Забитый урюк отвечал тихо и жалобно, дергая вверх бровями. Он вроде был спокоен, только очень грустен. Я раскрутил любопытного саксаула на синхронный перевод.
— Говорит, увезли его куда-то. В увольнение пошел, двое мужчин подошли, говорят: «Поедем кататься на машине». Это на базаре было. Он поехал. А они завезли, это он говорит, в деревню… Или лес? В общем, там и оставили. Неделю, значит, семь дней он там побыл, дороги обратно не знал, говорит, а потом… потом его обратно привезли. Ботинки и китель отобрали, вот это дали. Ха-рошие кроссовки! — Урюк-переводчик сладко щурил маслянистые запятые глаз и качал головой. — Ну и все? Неделя.
Чумазенький и лохматый связист в очередной раз фыркнул и залился колючим мелким хохотком.
— Все! Я хренею! Пусть расскажет лучше, как его брали, папуас драный, чурка недоделанная…
Взяла, оказывается, грустного урюка милиция. И урюк с перепугу (боялся, что вещи на нем ворованные) побежал. И даже ударил одного милиционера. Да и второго потом тоже ударил. Сопротивление оказал. Так боялся, что вещи ворованные.
— Лепит — хрен знает что! — сиял связист маленькими глазками меж рыжеватых косм. — Хоть бы думал, что лепить! Да что ему думать? Голова-то — одна кость! Дисбат тебе, милый. Еще два годика. Деды небось в части драли?
Веселый урюк перевел. Грустный закивал быстро, прикрыв глаза, и зачмокал губами.

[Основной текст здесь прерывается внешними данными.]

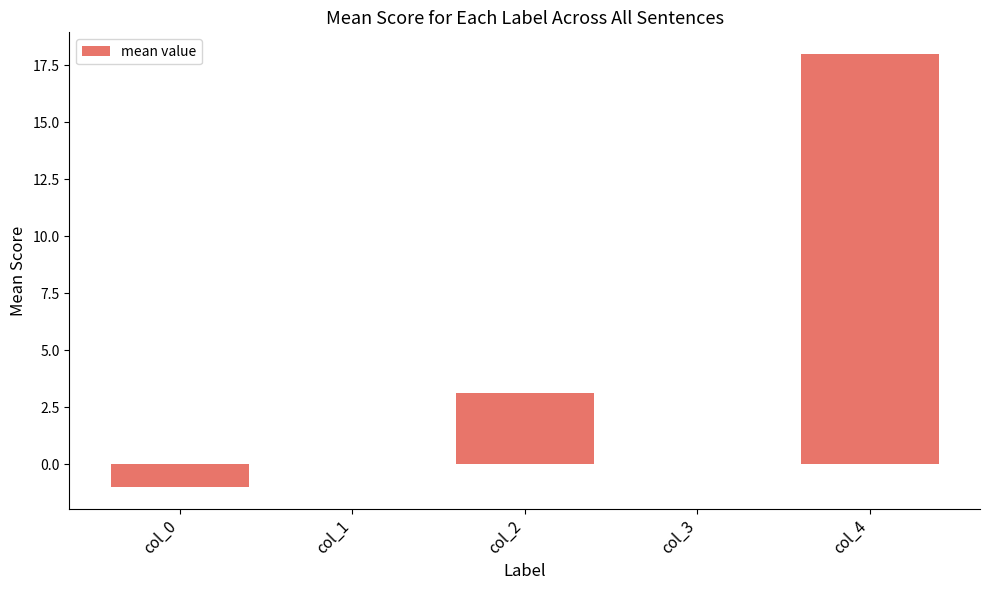

What is the change in value from col_2 to col_4?

+14.9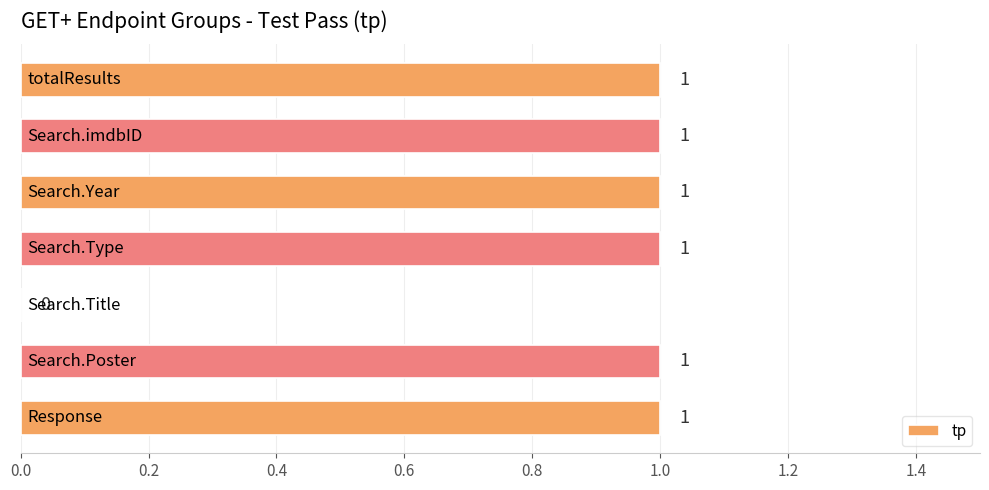

How many positive values are there?

6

А потом вдруг бессвязно залопотал про семью, что он старший, и еще что-то про зеленые долины и орла в небе или вверху, потом про мать, много и всякого про мать разного, а потом веселый урюк устал переводить и бросил, а тот все еще говорил быстро и тонко, блестя в сумраке маленькими, до крика грустными глазками, налитыми болью, и черными, как смола, а урюк-переводчик самодовольно пояснял кому-то:
— Что-о? Нэ, ет нэ нашш. Эт тадшик, а мы узбеки. Ты разве разницу не видишь? Он же черний! Охрюнел, что ли? — Он так и говорил: «Охрюнел, что ли?»
Вдруг белобровый курсант аккуратно выговорил:
— А марку машины, в которой тебя увозили, ты не помнишь? Ну, с базара.

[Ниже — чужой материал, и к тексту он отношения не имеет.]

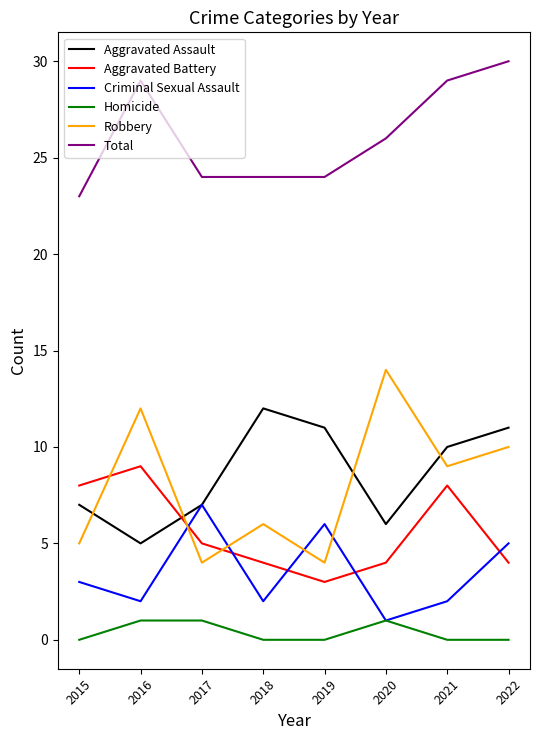

What is the maximum value for Criminal Sexual Assault?

7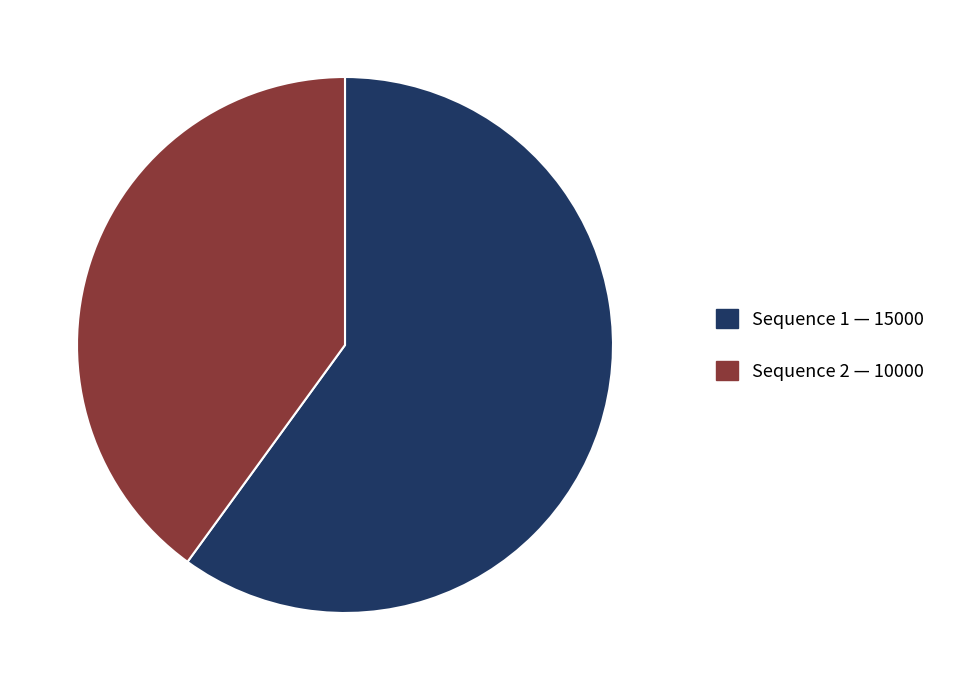

Is there any slice that represents more than half of the pie?

Yes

Забастовавший было урюк-весельчак перевел.
Чмошный чурка коротко ответил-отрубил.
Марку машины он не помнит. Нет, вообще он в марках разбирается. Но эту не запомнил. Внимания не обратил.
— Им, чуркам, один хрен — водка или пулемет, лишь бы с ног валило, — фыркнул связист. — Вот так и живут: раз с гор за солью спустился, а его схватили — и в армию.

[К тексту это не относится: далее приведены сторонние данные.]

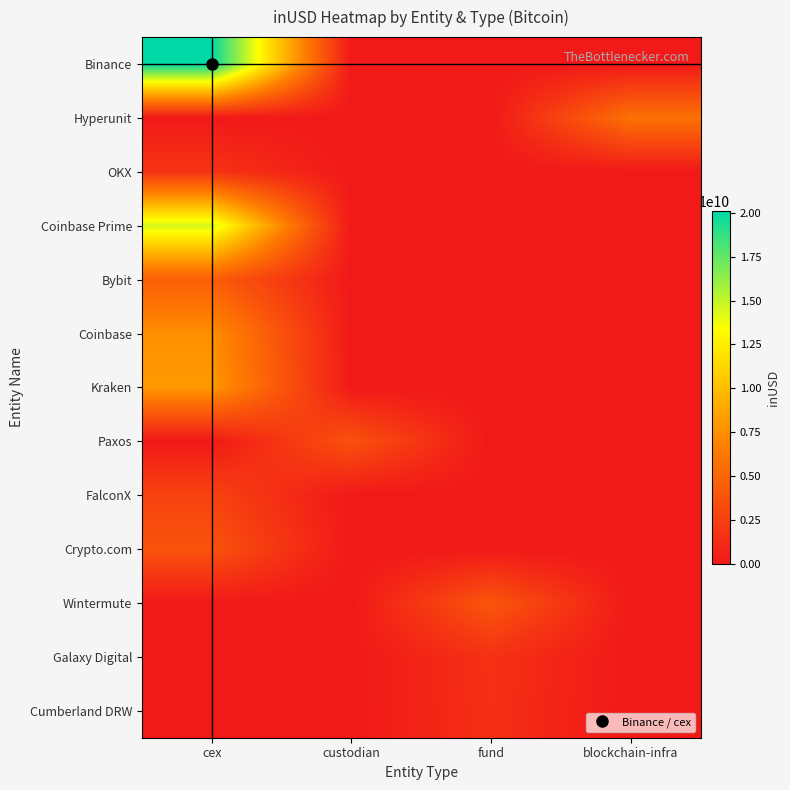

Reading left to right, transcribe all the data shown in this chart.

Binance: cex=20101374278.2	custodian=0.0	fund=0.0	blockchain-infra=0.0
Hyperunit: cex=0.0	custodian=0.0	fund=0.0	blockchain-infra=5793866267.2
OKX: cex=1720012163.0	custodian=0.0	fund=0.0	blockchain-infra=0.0
Coinbase Prime: cex=14525625036.8	custodian=0.0	fund=0.0	blockchain-infra=0.0
Bybit: cex=4490155144.9	custodian=0.0	fund=0.0	blockchain-infra=0.0
Coinbase: cex=7547624914.2	custodian=0.0	fund=0.0	blockchain-infra=0.0
Kraken: cex=8067108042.0	custodian=0.0	fund=0.0	blockchain-infra=0.0
Paxos: cex=0.0	custodian=3727366181.3	fund=0.0	blockchain-infra=0.0
FalconX: cex=2702158406.8	custodian=0.0	fund=0.0	blockchain-infra=0.0
Crypto.com: cex=3799058463.8	custodian=0.0	fund=0.0	blockchain-infra=0.0
Wintermute: cex=0.0	custodian=0.0	fund=4019078295.2	blockchain-infra=0.0
Galaxy Digital: cex=0.0	custodian=0.0	fund=1533943127.7	blockchain-infra=0.0
Cumberland DRW: cex=0.0	custodian=0.0	fund=1421502979.2	blockchain-infra=0.0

— А сам ты где служил? — поинтересовался у него один из чурок.
— Я с Тюмени. С болот. Я такую службу видал.
Он весело крутил головой, с удовольствием ощущая себя в центре внимания, и коротко фыркал от этого удовольствия, потряхивая головой.
— Долго ты?.. — участливо спросил я.
— Второй день — а я уже в Москве. И учти — я сам сдался. Сам. У меня нервы не в порядке. И до армии так было, да-да, было, — сиял он ярче лампочки, болезненным неприятным светом. — По ночам сны там всякие разные… А в армии в течение и ходе службы это ухудшилось, обострилось, вот — обострилось. И до такой меры, ну, степени, что уже не могу я достойно нести ратный долг перед Родиной по охране рубежей нашей священной Родины. Да и преступно это было бы скрывать. Я по месту службы обращался к начальству, оно заботы не проявило, не почесалось, а я — оп! — и в столице. И папаня мой уже здесь, в гостинице, случайным проездом, и вина у него хватает. Из Молдавии мы. С теплых мест. И Тюмень! Хы-ы!
Он быстро оглядывался на честно пытающихся что-то понять изумленных урюков, раскатавших варежки и забывших моргать, и только повторял все, важно пофыркивая:
— Все чинно. Все чики-чики. Тока сны придумать, долго ли, сны эти, — и подмигивал: знаем, дескать, об чем всякие такие разные сны бывают.